* _YOUR GOAL_: Copy out each line of the listing below word for word, leaving out the pictures.

* _INFORMATION SUPPLIED_:
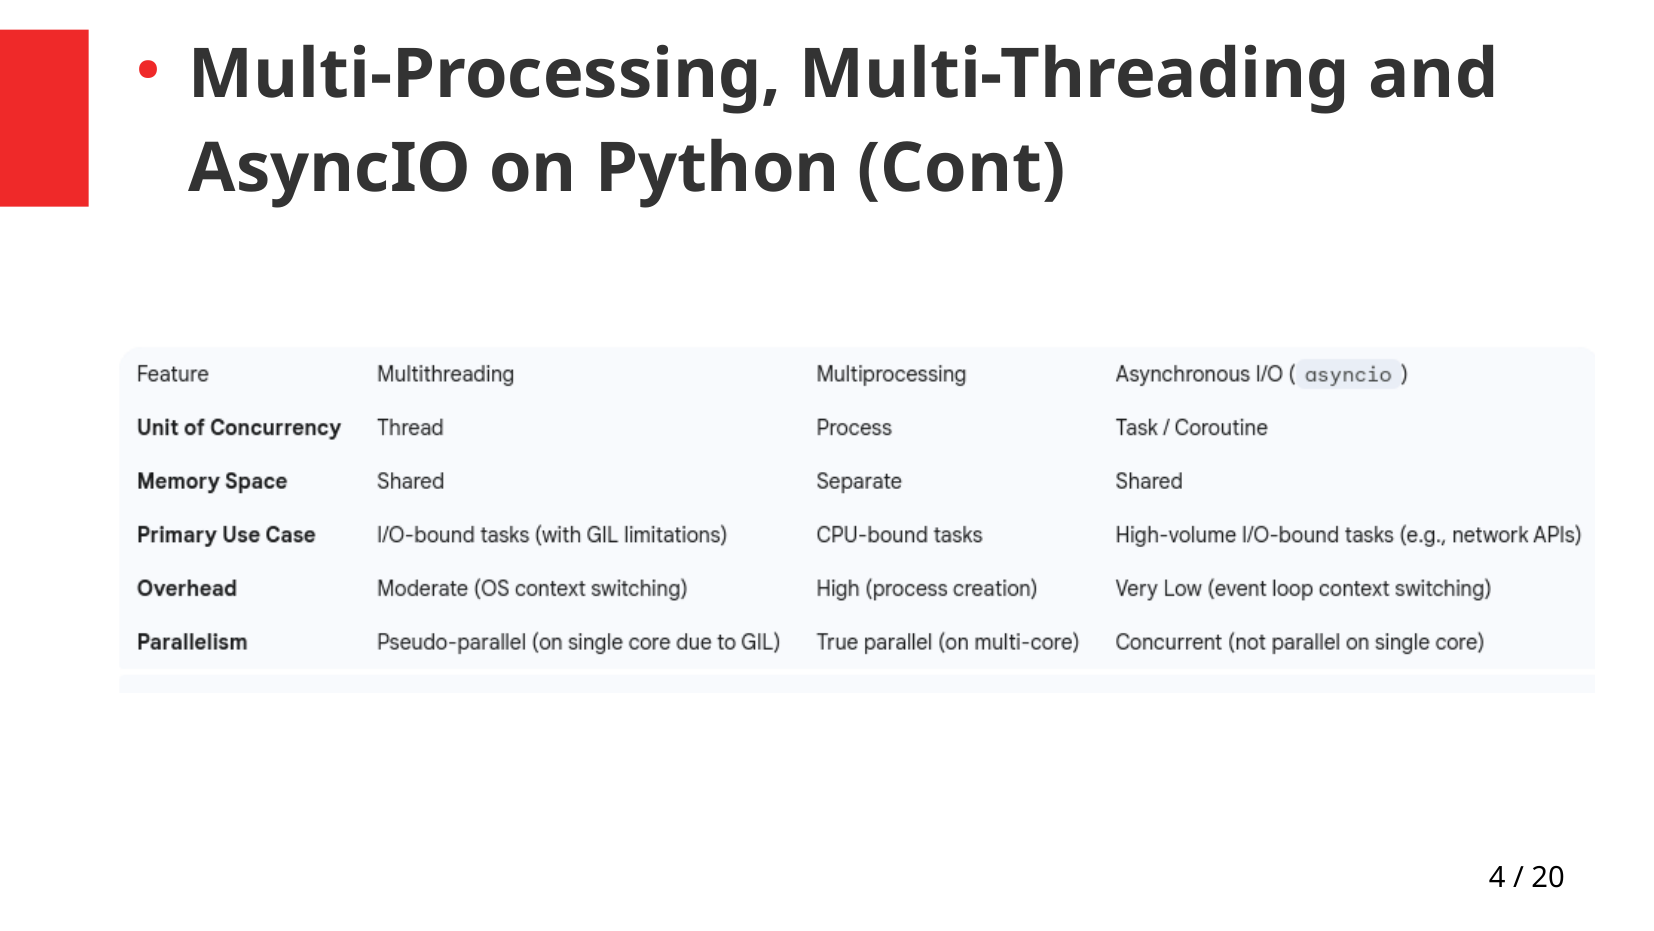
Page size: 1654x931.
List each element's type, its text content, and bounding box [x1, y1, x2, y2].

title Multi-Processing, Multi-Threading and AsyncIO on Python (Cont) [118, 29, 1595, 207]
picture [118, 340, 1595, 693]
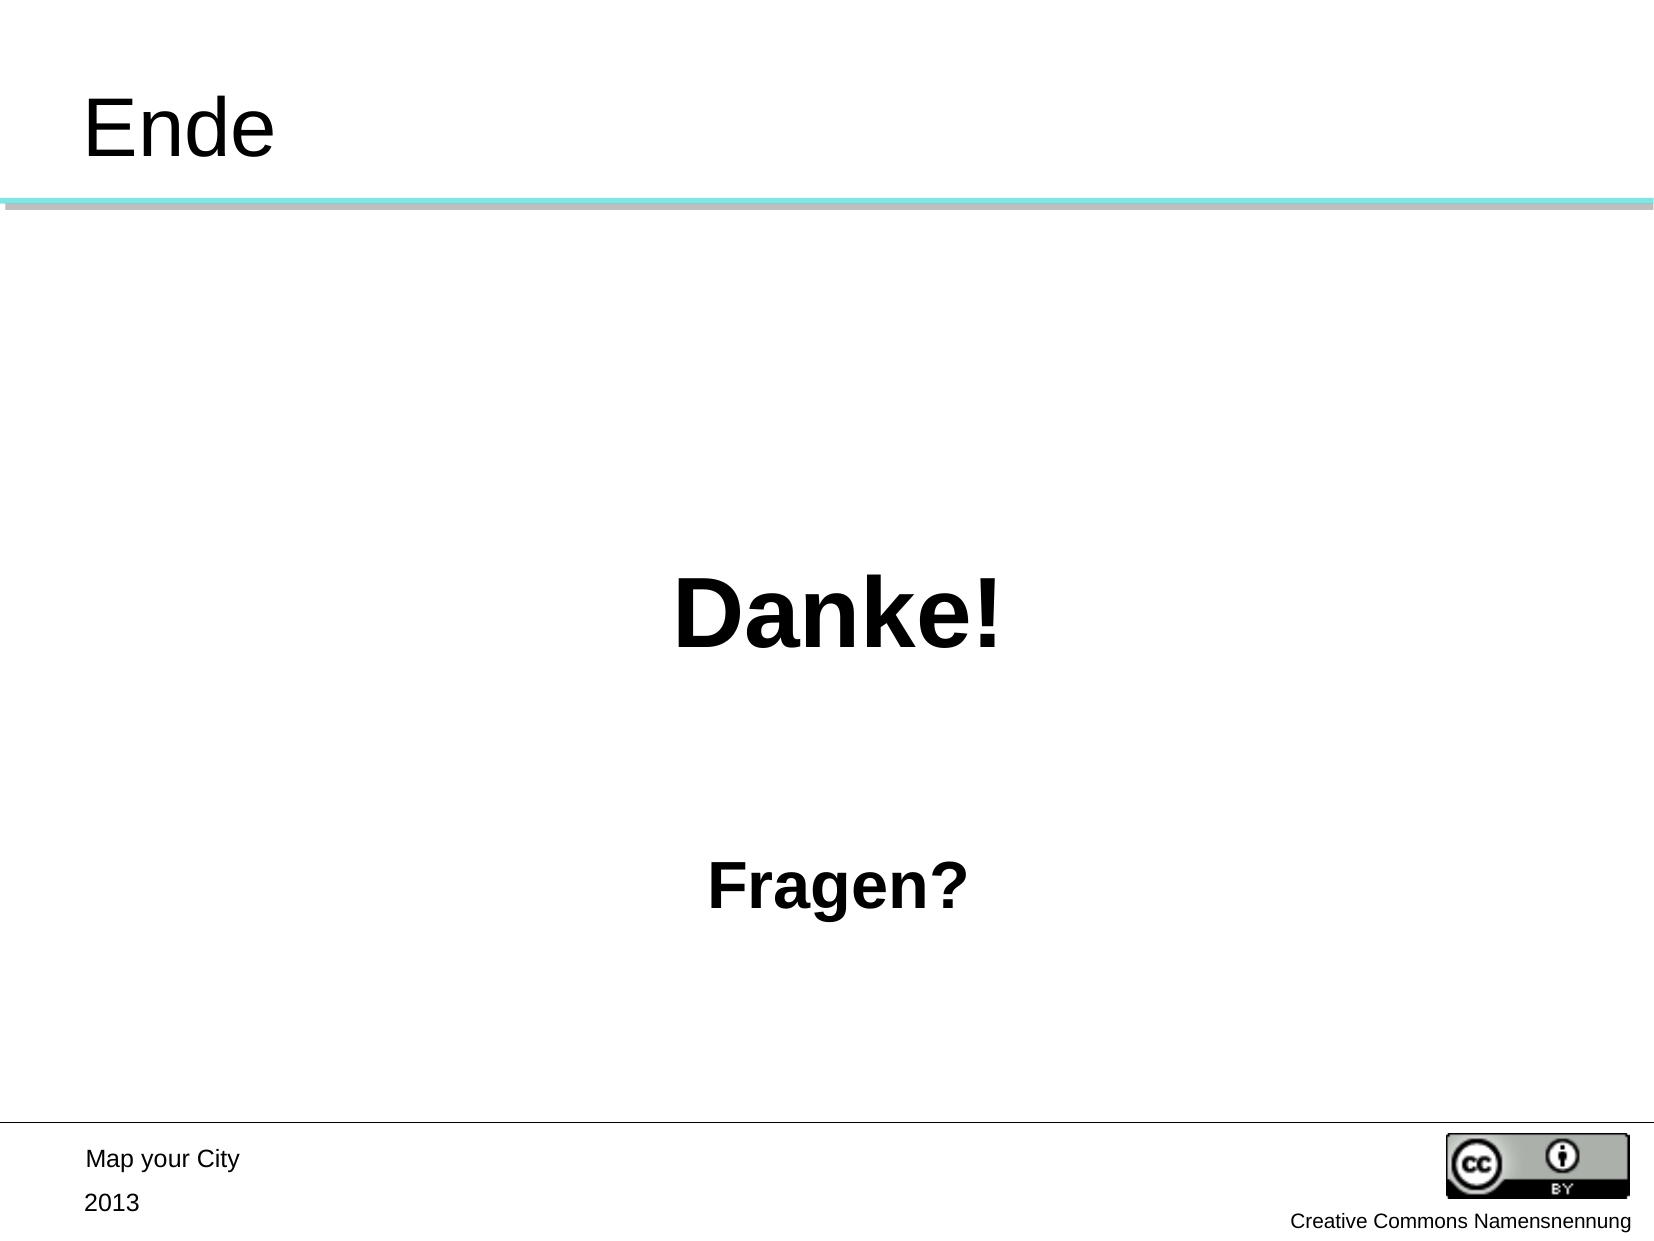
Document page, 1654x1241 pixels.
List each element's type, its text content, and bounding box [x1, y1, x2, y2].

text_box Creative Commons Namensnennung [1275, 1202, 1654, 1241]
text_box Map your City [70, 1137, 308, 1180]
text_box 2013 [69, 1181, 674, 1225]
title Ende [82, 81, 1571, 175]
picture [1446, 1133, 1630, 1199]
list Danke! Fragen? [59, 244, 1548, 1063]
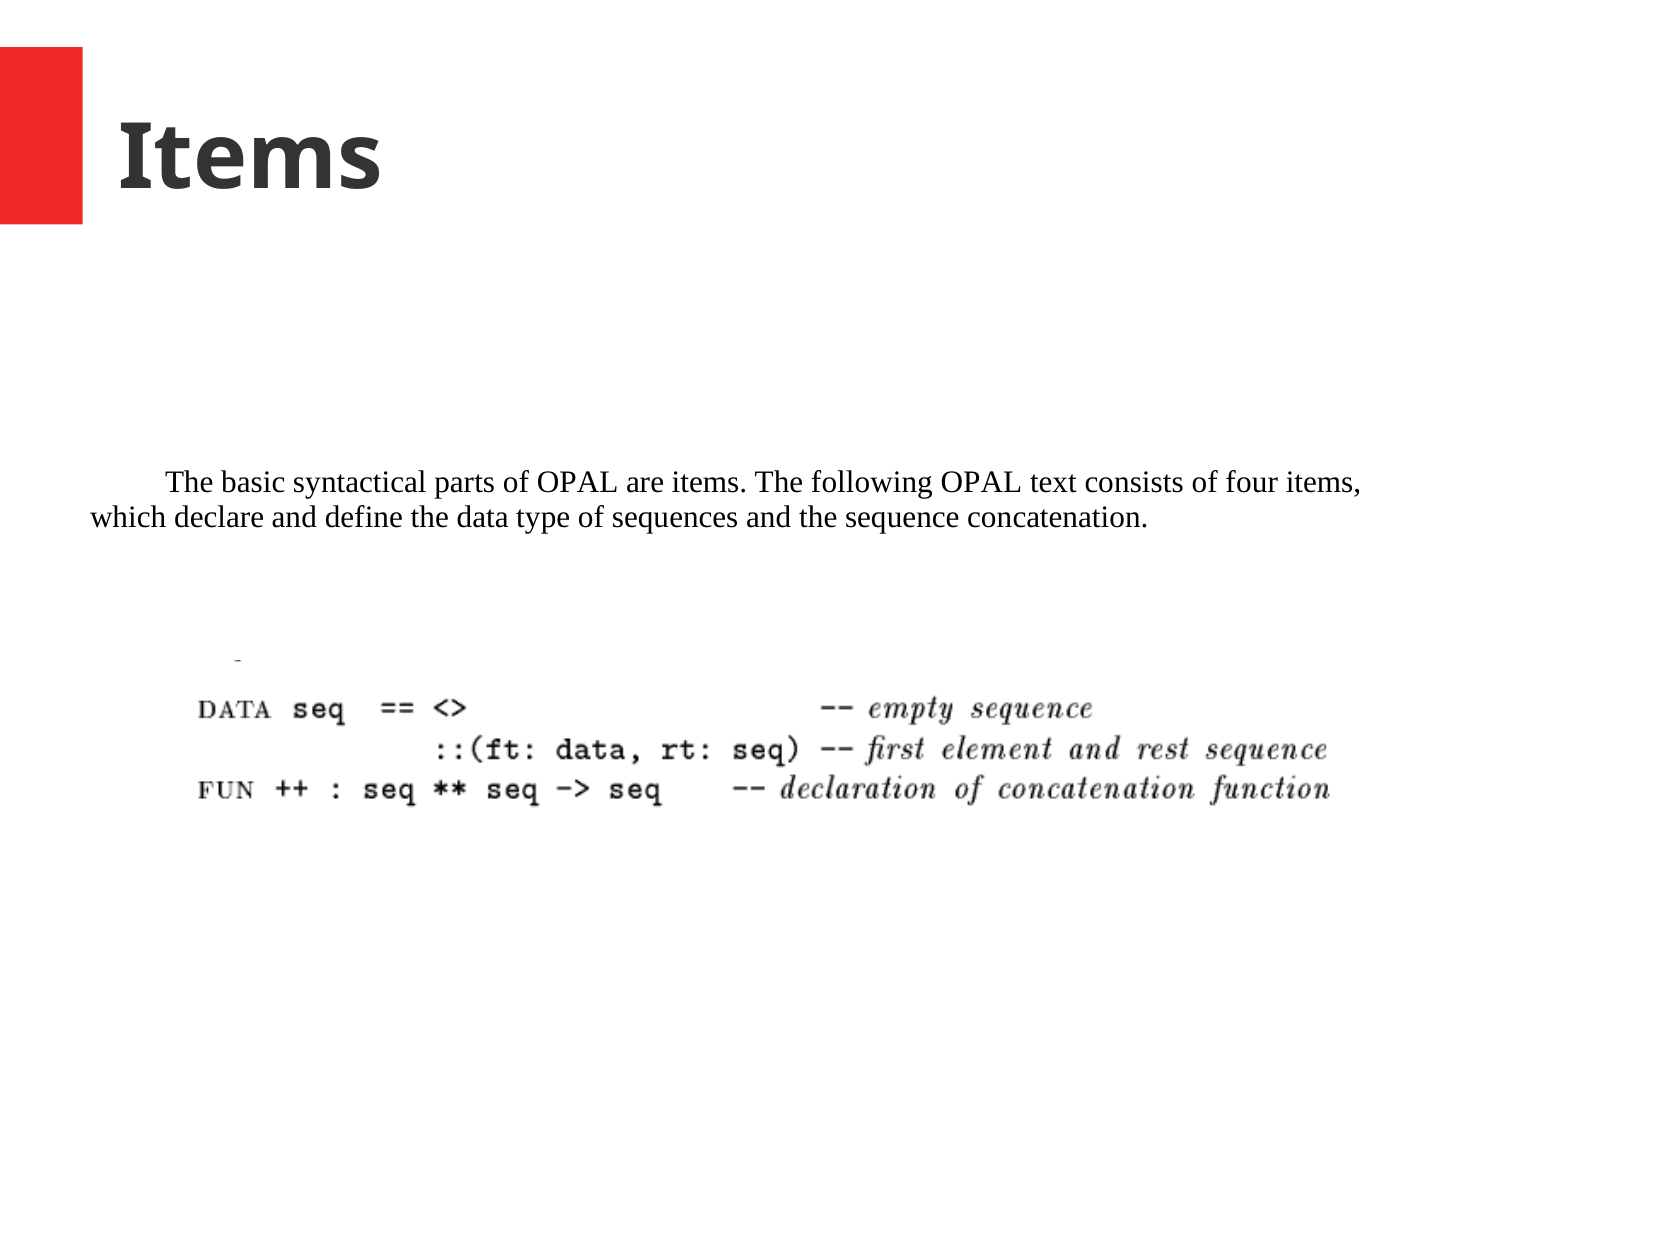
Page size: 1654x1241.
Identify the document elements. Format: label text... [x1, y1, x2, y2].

* _EXERCISE RESPONSE_:
Page size: 1654x931.
List each element's type, its text content, and bounding box [x1, y1, x2, y2].

title Multi-Processing, Multi-Threading and AsyncIO on Python (Cont) [118, 29, 1595, 207]
picture [118, 340, 1595, 693]
Document page, 1654x1241 pixels.
List each element's type, its text content, and bounding box [x1, y1, x2, y2].

text_box Creative Commons Namensnennung [1275, 1202, 1654, 1241]
text_box Map your City [70, 1137, 308, 1180]
text_box 2013 [69, 1181, 674, 1225]
title Ende [82, 81, 1571, 175]
picture [1446, 1133, 1630, 1199]
list Danke! Fragen? [59, 244, 1548, 1063]
Page size: 1654x1241.
Identify the document elements. Format: label text... [x1, y1, x2, y2].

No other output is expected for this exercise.